Recently I read about a woman who attended a tribal ritual at a Native American gathering in the southwestern part of the country. It was a “back to the womb” ceremony, a worship service in a room of total darkness simulating enclosure inside the womb of Mother Earth. As they shut the doors and lowered the shades, she felt some anxiety. They then taped up all the edges around the doors and windows to block out any trickle of light leaking in from the blazing desert sun outside. She felt the darkness wrap around her threateningly like a giant blanket. But as her eyes slowly adjusted, she noticed tiny sparkles peeking through hidden cracks in the walls. Those little pieces of light, penetrating what had been total darkness, calmed her and let her feel secure. For her the experience in that gloomy chamber was a visual of the power light possesses to push back the dark.
This interplay between light and darkness figures prominently in people’s accounts of their relationship with God and God’s healing work in the world. Isaiah for one uses light imagery to point out the difference between shallow and deep religious practices. Real fasting, he teaches, is not only refraining from eating but sharing one’s food with the hungry. When someone actively takes up such a project, he insists, light is “breaking forth like the dawn and scattering the gloom.”(Is 58:8) Jesus too uses the light metaphor. For him, just as a lamp trapped under a bushel basket is a waste, belief without action clouds the radiance of that belief. A faith that spills over into good deeds, on the other hand, is different. Like a beacon shining down a dark corridor, charitable efforts light up the whole aisle and let the glory of God shine out. Illuminating God’s presence, they beat back the dark.
Isn’t that what belief does when lived in its widest and deepest sense? Practiced in its full integrity it shifts attention from my prosperity alone over to things like advocating for proper health care for the greatest number, providing more opportunities for education, ensuring safety in the workplace, and, in general, welcoming in the stranger.
Returning to the light imagery of Isaiah and Jesus, we’re enjoined not to deepen the dark by inaction but rather to let the light of our active compassion push back the gloom. We would take the lid off thin words of belief and release that thicker light which radiates from deeds of belief. Vincent chimes in here with an apt maxim, “Where human prudence fails, the Light of divine wisdom begins to shine.” (Vol 12, p 399).

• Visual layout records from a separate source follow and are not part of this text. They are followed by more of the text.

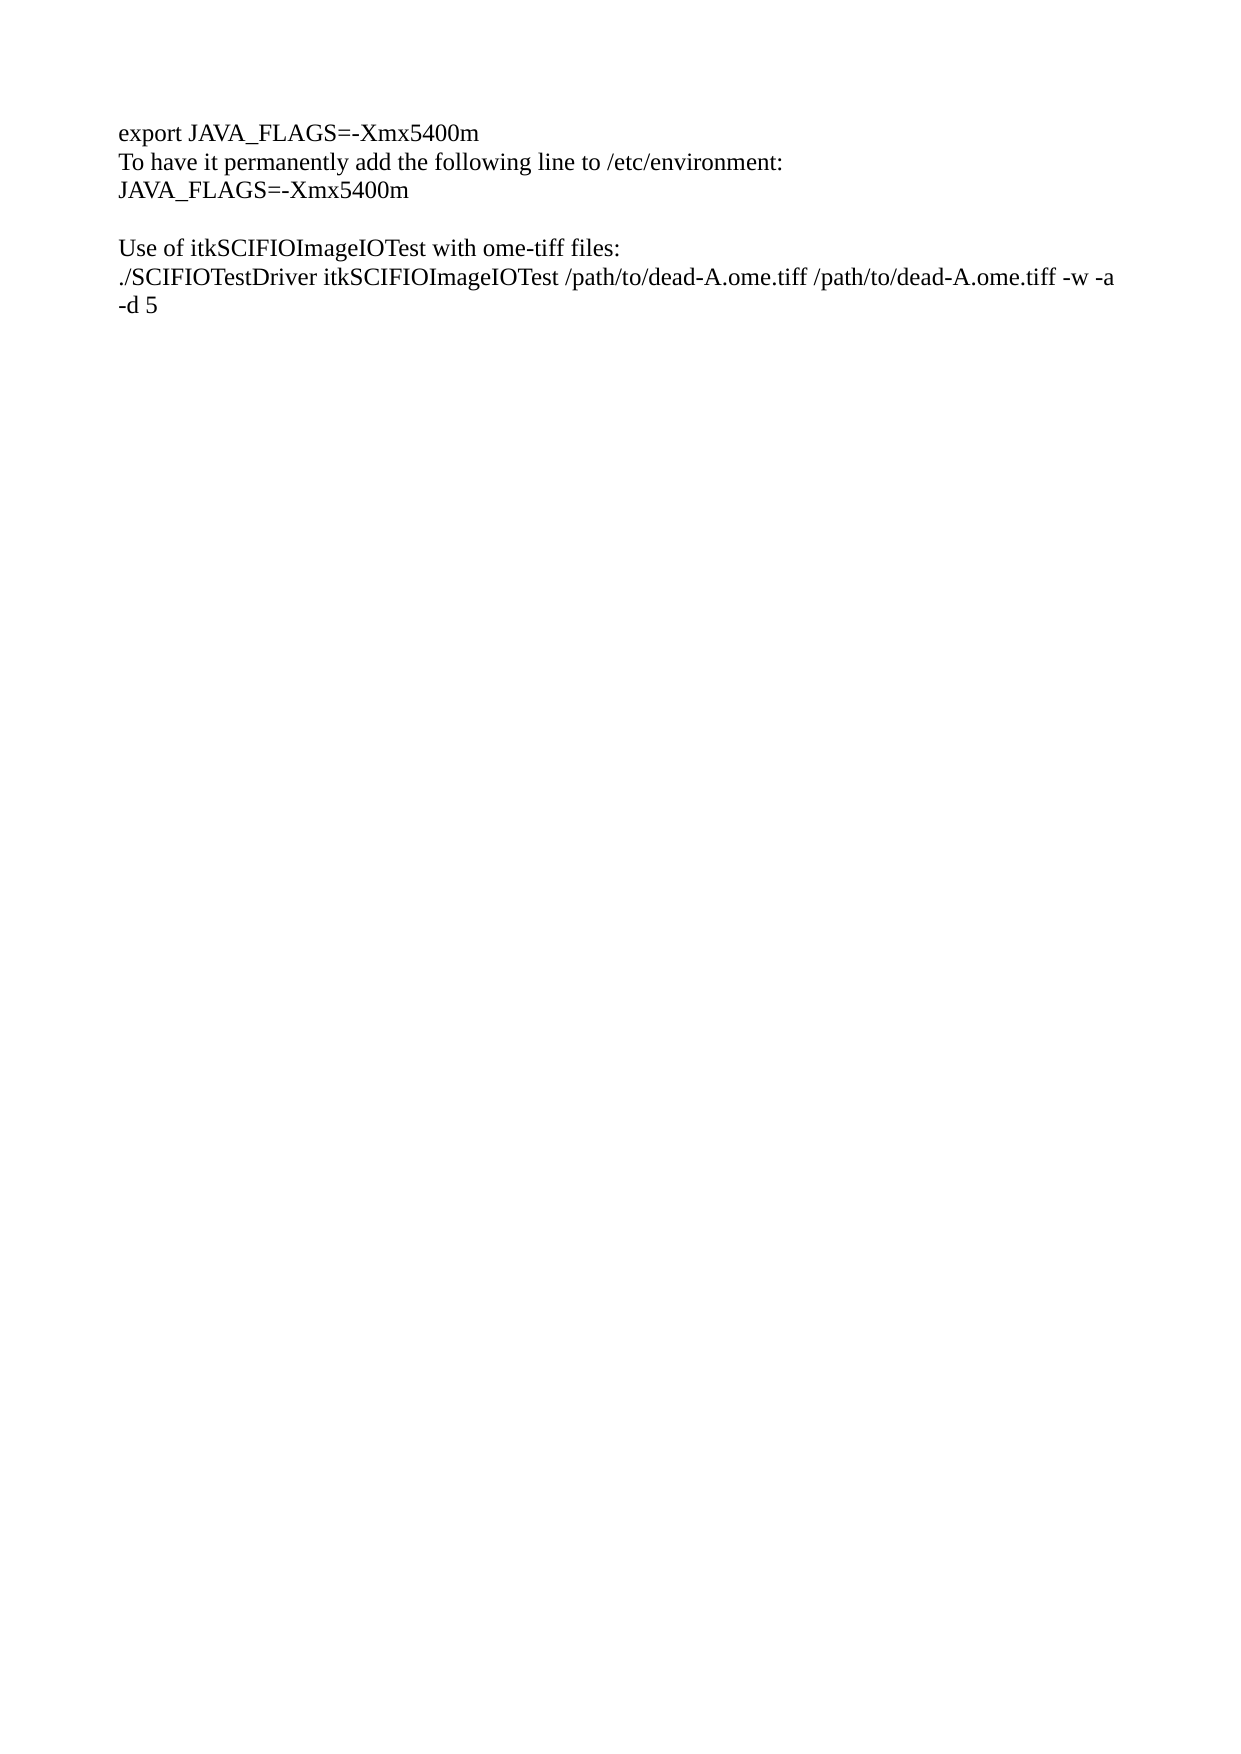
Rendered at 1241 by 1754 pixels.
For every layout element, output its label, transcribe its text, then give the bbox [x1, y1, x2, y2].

text Use of itkSCIFIOImageIOTest with ome-tiff files: [118, 233, 1122, 262]
text export JAVA_FLAGS=-Xmx5400m [118, 118, 1122, 147]
text JAVA_FLAGS=-Xmx5400m [118, 176, 1122, 204]
text ./SCIFIOTestDriver itkSCIFIOImageIOTest /path/to/dead-A.ome.tiff /path/to/dead-A.ome.tiff -w -a -d 5 [118, 262, 1122, 319]
text To have it permanently add the following line to /etc/environment: [118, 147, 1122, 176]
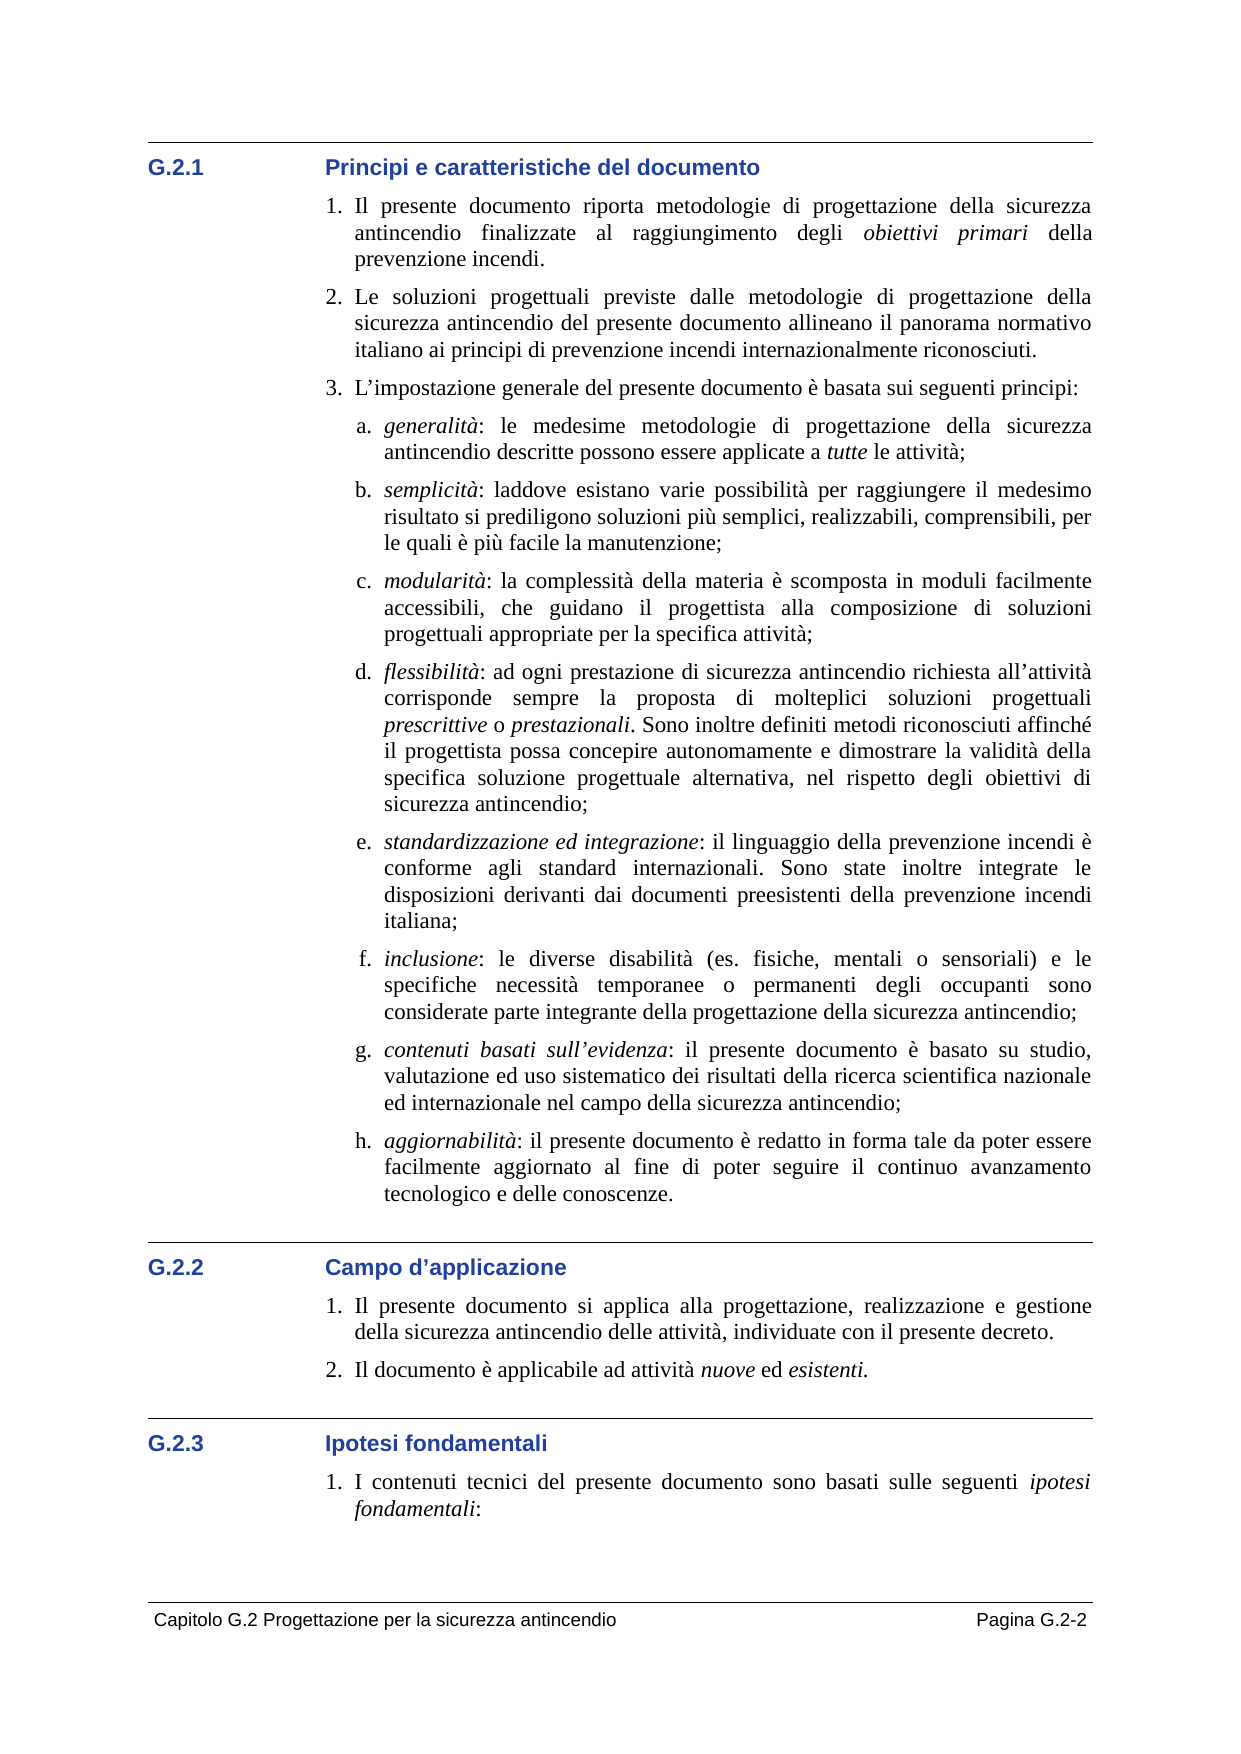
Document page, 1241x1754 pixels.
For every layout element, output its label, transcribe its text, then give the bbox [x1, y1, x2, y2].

Thinking back to those little pieces of light comforting that woman, imagine the comfort given with even little pieces of practical charity. We’re asked to envision ways we might let our light shine out and push back the shadows, big and small, that darken the world’s landscape. Faith without practical follow-through smothers itself under that bushel basket. Faith that blossoms in good works is faith that “breaks forth like the dawn and scatters all the gloom.”
Thank you Fr Tom. This piece really impressed me. With much food for thought, I’ll allow “sparkles of light” to infiltrate the Lenten gloom.
Thanks, Dee. Keep up all your good work…
Thanks Fr. McKenna for this important reflection about how deeds brighten the world. Lent needs to open us to God’s plans of a renewed world, especially, for those who are suffering want and abandonment.